Steve Nygren (30m 55s): I was amazed at the roadblocks that I faced. And I learned anyone in the field, whether it was architects, whether it's engineers were generally beaten down on what they couldn't do. And it really removes a lot of the inspiration of creativity because it's just an automatic, oh, we can't do that. Right. And our streetlights were one of those things, as we were looking at all the books and possible streetlights, we could decide, they tended to all look the same that I had seen in one place or another. So I said, "well, why don't we do our own?" And of course the first response, "oh, you can't do that. " And so I use my, my, my usual "well will show me the language so that I understand it."
Steve Nygren (31m 38s): Many times I wanted to know the language so I could figure out who I had to go to change the law. Because we'd been doing that as well. Well, it turns out there really wasn't a law that said I couldn't do it. We just had to go through various certifications that things had had to be done. Right. And so with that is when we commissioned the artist, Robert Rausch to do our street lights. And those first street lights were a cast in the local Foundry, right over the, on the state line. And so we have these wonderful streetlights inspired from artists that really speak to what we're doing here.
Monica Olsen (32m 13s): Well and each neighborhood it has its own street lamp. And I know that in the newest neighborhood Mado has a really modern, fabulous one. So in order to, and again, we can throw these photos onto the website, so you can see, but that one, so, so now that you knew that there are there just like five things that you have to do in order to follow the rules?
Steve Nygren (32m 34s): It's not that bad. And you just have to, you know, there, there are certain things. And also we we've done that. Now we have this unique streetlights that's made it special.
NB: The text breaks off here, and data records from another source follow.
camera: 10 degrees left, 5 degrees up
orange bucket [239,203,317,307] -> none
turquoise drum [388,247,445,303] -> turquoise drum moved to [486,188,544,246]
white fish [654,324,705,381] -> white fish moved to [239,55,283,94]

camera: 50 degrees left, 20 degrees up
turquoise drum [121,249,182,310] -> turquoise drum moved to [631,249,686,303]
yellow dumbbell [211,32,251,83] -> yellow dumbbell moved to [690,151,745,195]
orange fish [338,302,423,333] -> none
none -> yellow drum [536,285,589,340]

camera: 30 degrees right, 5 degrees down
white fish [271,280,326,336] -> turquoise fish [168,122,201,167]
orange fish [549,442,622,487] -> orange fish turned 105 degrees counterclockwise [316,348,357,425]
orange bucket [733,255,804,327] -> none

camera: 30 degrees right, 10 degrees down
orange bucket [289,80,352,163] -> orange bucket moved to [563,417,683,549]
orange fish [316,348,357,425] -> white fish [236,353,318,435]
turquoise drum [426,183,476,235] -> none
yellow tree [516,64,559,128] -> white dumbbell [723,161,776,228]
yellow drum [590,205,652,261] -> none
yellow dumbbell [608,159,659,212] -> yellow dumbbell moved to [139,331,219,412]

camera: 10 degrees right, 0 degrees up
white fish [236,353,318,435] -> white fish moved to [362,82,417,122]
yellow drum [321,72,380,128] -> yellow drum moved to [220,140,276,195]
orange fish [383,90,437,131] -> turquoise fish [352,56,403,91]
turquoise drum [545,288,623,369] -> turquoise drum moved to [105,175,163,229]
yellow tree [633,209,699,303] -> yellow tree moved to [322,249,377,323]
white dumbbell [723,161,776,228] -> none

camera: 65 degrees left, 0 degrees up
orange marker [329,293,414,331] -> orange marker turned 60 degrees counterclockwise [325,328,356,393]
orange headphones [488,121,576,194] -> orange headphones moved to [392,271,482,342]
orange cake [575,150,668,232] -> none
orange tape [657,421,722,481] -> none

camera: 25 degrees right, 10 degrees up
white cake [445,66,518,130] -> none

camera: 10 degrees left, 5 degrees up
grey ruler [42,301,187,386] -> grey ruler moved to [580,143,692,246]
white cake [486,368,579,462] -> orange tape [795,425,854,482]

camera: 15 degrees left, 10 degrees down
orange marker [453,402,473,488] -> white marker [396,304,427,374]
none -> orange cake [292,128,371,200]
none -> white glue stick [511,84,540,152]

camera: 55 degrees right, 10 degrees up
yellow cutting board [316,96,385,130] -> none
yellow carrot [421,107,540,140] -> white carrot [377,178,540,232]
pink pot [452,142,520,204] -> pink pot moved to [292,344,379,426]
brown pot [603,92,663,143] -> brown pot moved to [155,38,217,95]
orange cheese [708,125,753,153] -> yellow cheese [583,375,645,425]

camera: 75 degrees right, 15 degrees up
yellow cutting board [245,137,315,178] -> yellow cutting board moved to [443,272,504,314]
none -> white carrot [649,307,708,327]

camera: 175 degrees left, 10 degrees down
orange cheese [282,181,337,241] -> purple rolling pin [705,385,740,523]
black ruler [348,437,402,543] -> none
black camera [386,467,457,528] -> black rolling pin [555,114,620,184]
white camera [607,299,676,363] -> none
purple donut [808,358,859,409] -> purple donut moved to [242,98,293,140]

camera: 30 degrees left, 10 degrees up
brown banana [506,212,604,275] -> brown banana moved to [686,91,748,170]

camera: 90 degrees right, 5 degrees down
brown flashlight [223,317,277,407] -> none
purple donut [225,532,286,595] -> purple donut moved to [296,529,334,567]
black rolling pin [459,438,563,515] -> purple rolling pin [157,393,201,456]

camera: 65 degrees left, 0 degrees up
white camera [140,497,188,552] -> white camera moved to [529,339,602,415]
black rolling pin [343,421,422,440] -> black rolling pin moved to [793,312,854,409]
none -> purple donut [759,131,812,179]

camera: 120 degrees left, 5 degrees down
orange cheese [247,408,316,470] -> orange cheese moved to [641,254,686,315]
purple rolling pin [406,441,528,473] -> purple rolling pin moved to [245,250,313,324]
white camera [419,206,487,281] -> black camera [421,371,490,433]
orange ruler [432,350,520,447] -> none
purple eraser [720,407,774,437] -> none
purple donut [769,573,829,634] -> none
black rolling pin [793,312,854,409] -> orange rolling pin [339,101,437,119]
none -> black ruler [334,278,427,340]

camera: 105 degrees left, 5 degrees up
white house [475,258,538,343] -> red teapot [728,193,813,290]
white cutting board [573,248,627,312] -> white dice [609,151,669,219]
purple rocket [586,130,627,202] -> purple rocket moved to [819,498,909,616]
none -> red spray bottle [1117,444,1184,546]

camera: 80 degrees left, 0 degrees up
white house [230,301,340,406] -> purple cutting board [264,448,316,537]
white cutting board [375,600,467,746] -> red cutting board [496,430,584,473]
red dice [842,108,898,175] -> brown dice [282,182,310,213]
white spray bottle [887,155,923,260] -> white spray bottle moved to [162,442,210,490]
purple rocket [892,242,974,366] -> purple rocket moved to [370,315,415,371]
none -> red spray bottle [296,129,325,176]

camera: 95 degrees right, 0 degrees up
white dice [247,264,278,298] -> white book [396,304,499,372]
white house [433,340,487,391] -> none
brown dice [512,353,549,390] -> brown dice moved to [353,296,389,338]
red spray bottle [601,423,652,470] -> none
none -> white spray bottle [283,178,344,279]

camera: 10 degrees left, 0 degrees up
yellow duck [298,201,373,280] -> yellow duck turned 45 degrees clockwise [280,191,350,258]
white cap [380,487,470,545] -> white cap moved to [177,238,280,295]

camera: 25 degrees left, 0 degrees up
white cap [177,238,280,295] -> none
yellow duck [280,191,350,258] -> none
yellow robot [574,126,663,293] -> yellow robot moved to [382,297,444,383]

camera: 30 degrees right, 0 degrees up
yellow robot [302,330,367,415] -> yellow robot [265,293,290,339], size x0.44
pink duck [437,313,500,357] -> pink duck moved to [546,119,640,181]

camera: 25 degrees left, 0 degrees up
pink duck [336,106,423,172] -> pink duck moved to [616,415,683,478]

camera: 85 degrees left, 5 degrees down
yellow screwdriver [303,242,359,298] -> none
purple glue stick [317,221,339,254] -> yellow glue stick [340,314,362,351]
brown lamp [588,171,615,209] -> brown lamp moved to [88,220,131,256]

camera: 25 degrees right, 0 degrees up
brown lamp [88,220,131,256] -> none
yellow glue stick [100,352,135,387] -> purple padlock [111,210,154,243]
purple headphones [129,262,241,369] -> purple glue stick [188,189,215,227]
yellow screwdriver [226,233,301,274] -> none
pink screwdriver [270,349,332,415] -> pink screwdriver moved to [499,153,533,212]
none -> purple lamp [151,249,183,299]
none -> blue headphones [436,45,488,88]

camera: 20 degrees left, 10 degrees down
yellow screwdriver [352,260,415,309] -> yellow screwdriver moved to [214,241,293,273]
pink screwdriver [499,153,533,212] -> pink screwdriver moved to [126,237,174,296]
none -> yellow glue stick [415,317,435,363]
And there's so many things like that I think that, that, that create more average places than we need because we don't ask why right? Today, I'm I find time for any university that wants to bring a class here because they need to stay inspired. And, and they need to go into the working world and not be beat down by the rules of my generation.
Steve Nygren (33m 15s): But to, to keep an open mind as they move into the industry because I think we can agree what we have doesn't necessarily work where we're a sicker, more depressed, more resource consuming period of time than we've ever had. And so I'm hoping that the, the young people or people of any age really can step out of this rut. We might think we're in a groove of development. And I think it's a rut, and it's a rut that's taking down us down to a non-sustainable economic or health place.
Monica Olsen (33m 52s): I agree. Well, it's probably a great place to sort of wrap it up for this episode. Really interesting. And we'll throw a pictures up and links on the website to get a little bit more in the weeds. Cause we talk a lot about very detailed things. Next episode, we're going to talk about what does it take to build it? So thank you again for your time. Steve, we'll talk again next week.
Steve Nygren (34m 17s): Thank you, Monica. Looking forward to the next conversation.
Monica Olsen (34m 20s): Thank you for listening to Serenbe Stories. New episodes are available on Mondays. You can subscribe anywhere you listen to podcasts. For more details visit our website, serenbestories.com.
Steve’s early career was in hospitality and in 1972, he opened the Pleasant Peasant, which became a restaurant corporation that grew to 34 restaurants in eight states by the time he departed in 1994. Steve and his wife, Marie, retired to a farm just outside Atlanta with their three daughters and six years later, he became concerned about urban sprawl invading their adopted country paradise.